The SEC filed a civil complaint in U.S. district court in Florida in September against Rafael Alberto Vargas Gonzalez, also known as Rafael Vargas, 42, who had acted as CEO of Empirex Capital LLC in Miami since forming the company in 2018, the commission noted in an order Thursday.

Vargas was never registered with the SEC or any state securities regulator, nor did he ever hold any securities licenses, and Empirex’s investment offerings were never registered with the agency, according to the order, which bars Vargas from association with any broker, dealer, investment advisor, municipal securities dealer, municipal advisor, transfer agent or nationally recognized statistical rating organization.

The complaint alleged, among other points, that from July 2018 through at least March 2023, Vargas and Empirex raised at least $6.6 million from 162 or more investors in the U.S. and abroad “by making repeated material misrepresentations and receiving compensation for making investment advisement decisions for those investors,” the SEC wrote.

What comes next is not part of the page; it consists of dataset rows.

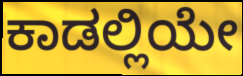
ಕಾಡಲ್ಲಿಯೇ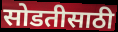
सोडतीसाठी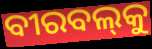
ବୀରବଲ୍‌କୁ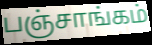
பஞ்சாங்கம்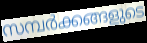
സമ്പർക്കങ്ങളുടെ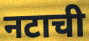
नटाची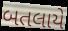
બતલાયે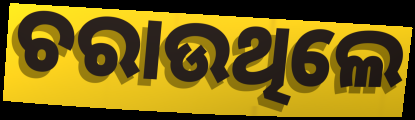
ଚରାଉଥିଲେ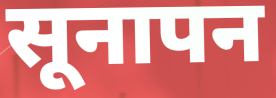
सूनापन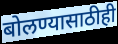
बोलण्यासाठीही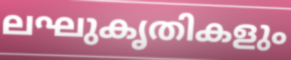
ലഘുകൃതികളുംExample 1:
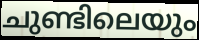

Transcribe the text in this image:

ചുണ്ടിലെയും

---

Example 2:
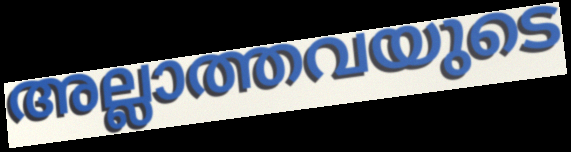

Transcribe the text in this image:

അല്ലാത്തവയുടെ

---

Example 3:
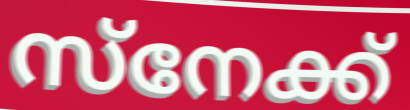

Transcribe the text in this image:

സ്നേക്ക്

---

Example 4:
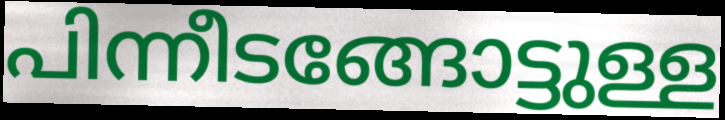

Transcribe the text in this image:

പിന്നീടങ്ങോട്ടുള്ള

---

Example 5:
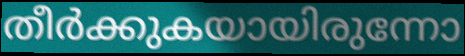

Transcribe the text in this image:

തീർക്കുകയായിരുന്നോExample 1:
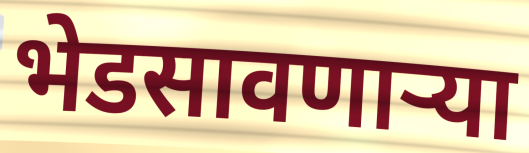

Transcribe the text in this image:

भेडसावणाऱ्या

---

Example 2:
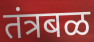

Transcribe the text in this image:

तंत्रबळ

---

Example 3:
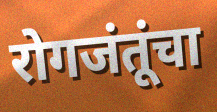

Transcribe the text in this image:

रोगजंतूंचा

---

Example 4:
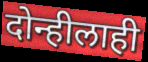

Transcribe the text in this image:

दोन्हीलाही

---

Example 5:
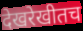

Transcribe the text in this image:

देखरेखीतच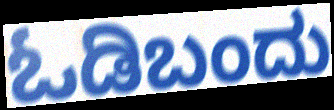
ಓಡಿಬಂದು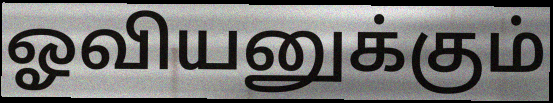
ஓவியனுக்கும்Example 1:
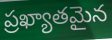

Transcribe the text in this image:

ప్రఖ్యాతమైన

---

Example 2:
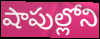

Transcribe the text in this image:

షాపుల్లోని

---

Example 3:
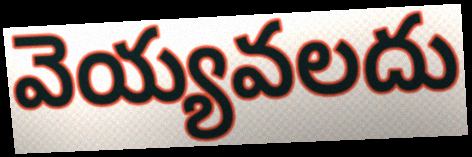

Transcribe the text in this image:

వెయ్యవలదు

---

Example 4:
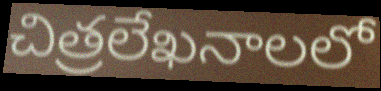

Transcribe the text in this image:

చిత్రలేఖనాలలో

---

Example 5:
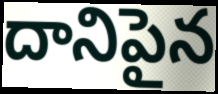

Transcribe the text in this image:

దానిపైనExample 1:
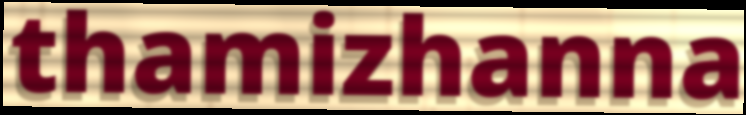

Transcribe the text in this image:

thamizhanna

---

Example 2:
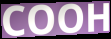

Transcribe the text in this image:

COOH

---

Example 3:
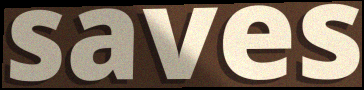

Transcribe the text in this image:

saves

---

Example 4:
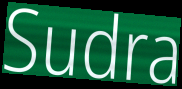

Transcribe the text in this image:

Sudra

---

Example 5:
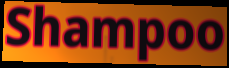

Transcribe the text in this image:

ShampooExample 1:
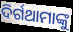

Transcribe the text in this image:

ଦିର୍ଗଥାମାଙ୍କୁ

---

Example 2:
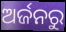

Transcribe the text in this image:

ଅର୍ଜନରୁ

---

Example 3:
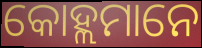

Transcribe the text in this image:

କୋହ୍ଲମାନେ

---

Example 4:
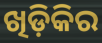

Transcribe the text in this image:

ଖିଡ଼ିକିର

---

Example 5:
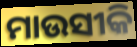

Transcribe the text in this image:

ମାଉସୀକି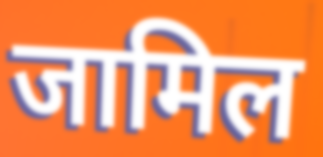
जामिल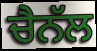
ਚੈਨੱਲ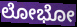
ಲೋಭೋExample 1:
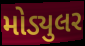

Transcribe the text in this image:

મોડ્યુલર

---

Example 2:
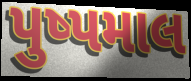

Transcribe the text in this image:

પુષ્પમાલ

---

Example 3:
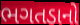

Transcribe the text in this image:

ભગતડાનો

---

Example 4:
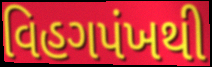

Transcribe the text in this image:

વિહગપંખથી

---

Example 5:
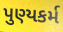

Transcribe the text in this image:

પુણ્યકર્મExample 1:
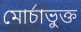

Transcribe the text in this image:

মোর্চাভুক্ত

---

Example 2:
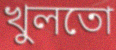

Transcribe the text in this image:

খুলতো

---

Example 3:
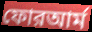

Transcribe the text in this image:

ফোরআর্ম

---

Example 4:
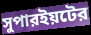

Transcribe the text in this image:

সুপারইয়টের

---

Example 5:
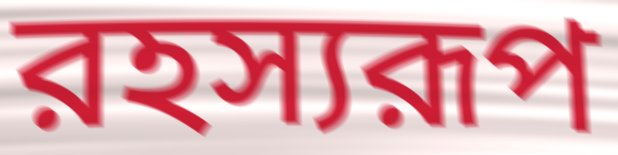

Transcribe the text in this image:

রহস্যরূপ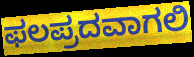
ಫಲಪ್ರದವಾಗಲಿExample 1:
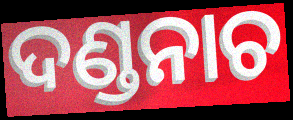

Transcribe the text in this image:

ଦଣ୍ଡନାଚ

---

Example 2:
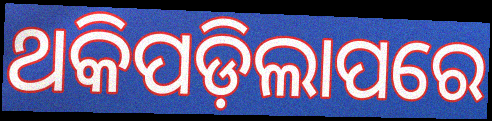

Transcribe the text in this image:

ଥକିପଡ଼ିଲାପରେ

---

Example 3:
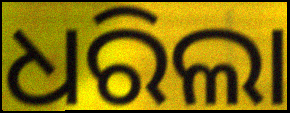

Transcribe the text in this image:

ଧରିଲା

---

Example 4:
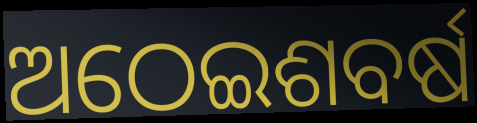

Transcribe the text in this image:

ଅଠେଇଶବର୍ଷ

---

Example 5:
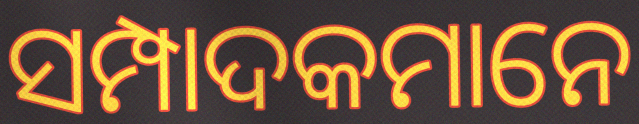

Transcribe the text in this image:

ସମ୍ପାଦକମାନେ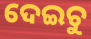
ଦେଇଚୁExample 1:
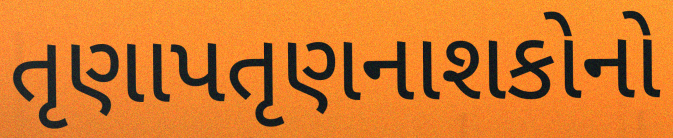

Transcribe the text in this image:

તૃણાપતૃણનાશકોનો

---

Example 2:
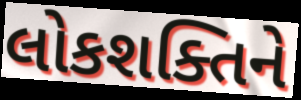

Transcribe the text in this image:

લોકશક્તિને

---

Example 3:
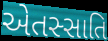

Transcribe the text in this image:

એતસ્સાતિ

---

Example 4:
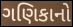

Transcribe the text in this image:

ગણિકાનો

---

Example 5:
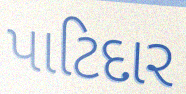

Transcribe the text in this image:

પાટિદાર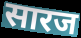
सारजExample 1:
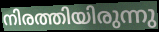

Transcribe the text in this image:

നിരത്തിയിരുന്നു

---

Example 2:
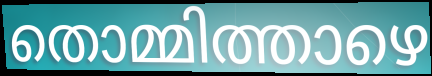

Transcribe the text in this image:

തൊമ്മിത്താഴെ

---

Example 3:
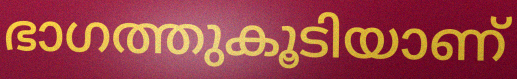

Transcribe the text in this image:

ഭാഗത്തുകൂടിയാണ്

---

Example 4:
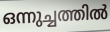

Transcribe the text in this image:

ഒന്നുച്ചത്തിൽ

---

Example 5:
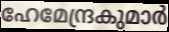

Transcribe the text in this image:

ഹേമേന്ദ്രകുമാർ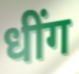
धींगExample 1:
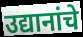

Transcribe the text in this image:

उद्यानांचे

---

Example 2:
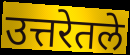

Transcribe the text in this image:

उत्तरेतले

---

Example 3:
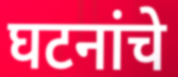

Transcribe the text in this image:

घटनांचे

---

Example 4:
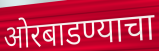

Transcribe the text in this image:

ओरबाडण्याचा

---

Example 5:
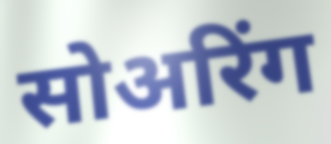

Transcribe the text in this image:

सोअरिंग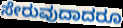
ಸೇರುವುದಾದರೂ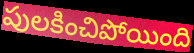
పులకించిపోయిందిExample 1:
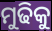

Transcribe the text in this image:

ମୁଢିକୁ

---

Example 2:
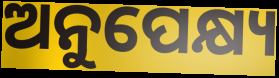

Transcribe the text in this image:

ଅନୁପେକ୍ଷ୍ୟ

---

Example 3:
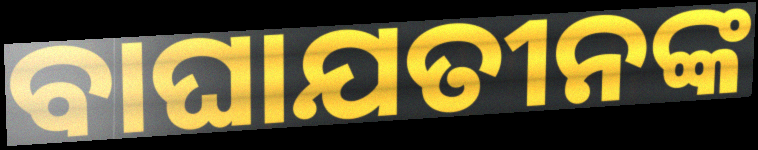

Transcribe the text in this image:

ବାଘାଯତୀନଙ୍କ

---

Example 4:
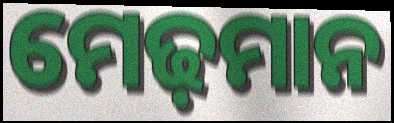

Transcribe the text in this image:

ମେଢ଼ମାନ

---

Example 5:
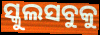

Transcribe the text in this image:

ସ୍କୁଲସବୁକୁ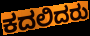
ಕದಲಿದರು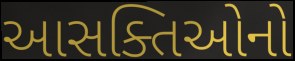
આસક્તિઓનોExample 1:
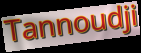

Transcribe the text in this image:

Tannoudji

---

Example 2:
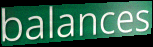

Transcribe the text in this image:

balances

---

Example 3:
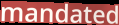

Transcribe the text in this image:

mandated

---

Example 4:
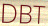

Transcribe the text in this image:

DBT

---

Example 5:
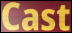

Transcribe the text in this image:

Cast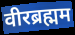
वीरब्रह्मम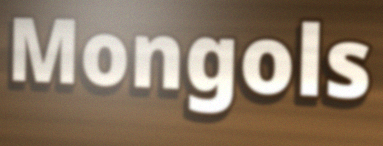
Mongols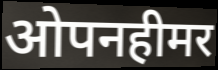
ओपनहीमर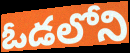
ఓడలోని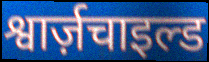
श्वार्ज़चाइल्डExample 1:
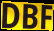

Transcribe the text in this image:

DBF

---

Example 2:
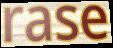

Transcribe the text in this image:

rase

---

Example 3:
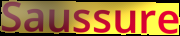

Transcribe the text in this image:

Saussure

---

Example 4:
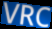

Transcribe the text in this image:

VRC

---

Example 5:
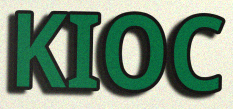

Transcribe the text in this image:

KIOCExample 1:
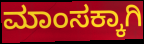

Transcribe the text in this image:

ಮಾಂಸಕ್ಕಾಗಿ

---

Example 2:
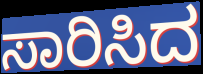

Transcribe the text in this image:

ಸಾರಿಸಿದ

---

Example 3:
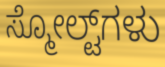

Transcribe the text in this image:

ಸ್ಮೋಲ್ಟ್‌ಗಳು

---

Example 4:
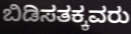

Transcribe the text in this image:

ಬಿಡಿಸತಕ್ಕವರು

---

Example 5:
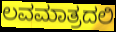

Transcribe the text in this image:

ಲವಮಾತ್ರದಲಿ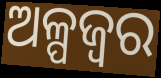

“As alleged, the misrepresentations concerned Vargas’s and Empirex’s use of assets obtained from investors, the profitability of Empirex’s trading activities, Empirex’s assets under management, Vargas’s and Empirex’s qualifications to manage investors’ assets and their backgrounds, and the risks of investing with Empirex.

“The complaint further alleged Vargas misappropriated approximately $1.8 million and misled investors as to the profitability of their investments by making and facilitating Ponzi-like payments to the investors to mask Empirex’s failure to generate sufficient profits in trading investors’ assets,” the SEC said.

The court in December permanently enjoined Vargas by consent from certain future violations of the Securities Act of 1933 and of the Investment Advisers Act of 1940, the SEC noted.

The SEC, through its order under the Advisers Act, agreed to sanctions in a settlement offer presented by Vargas, who neither admitted nor denied the allegations.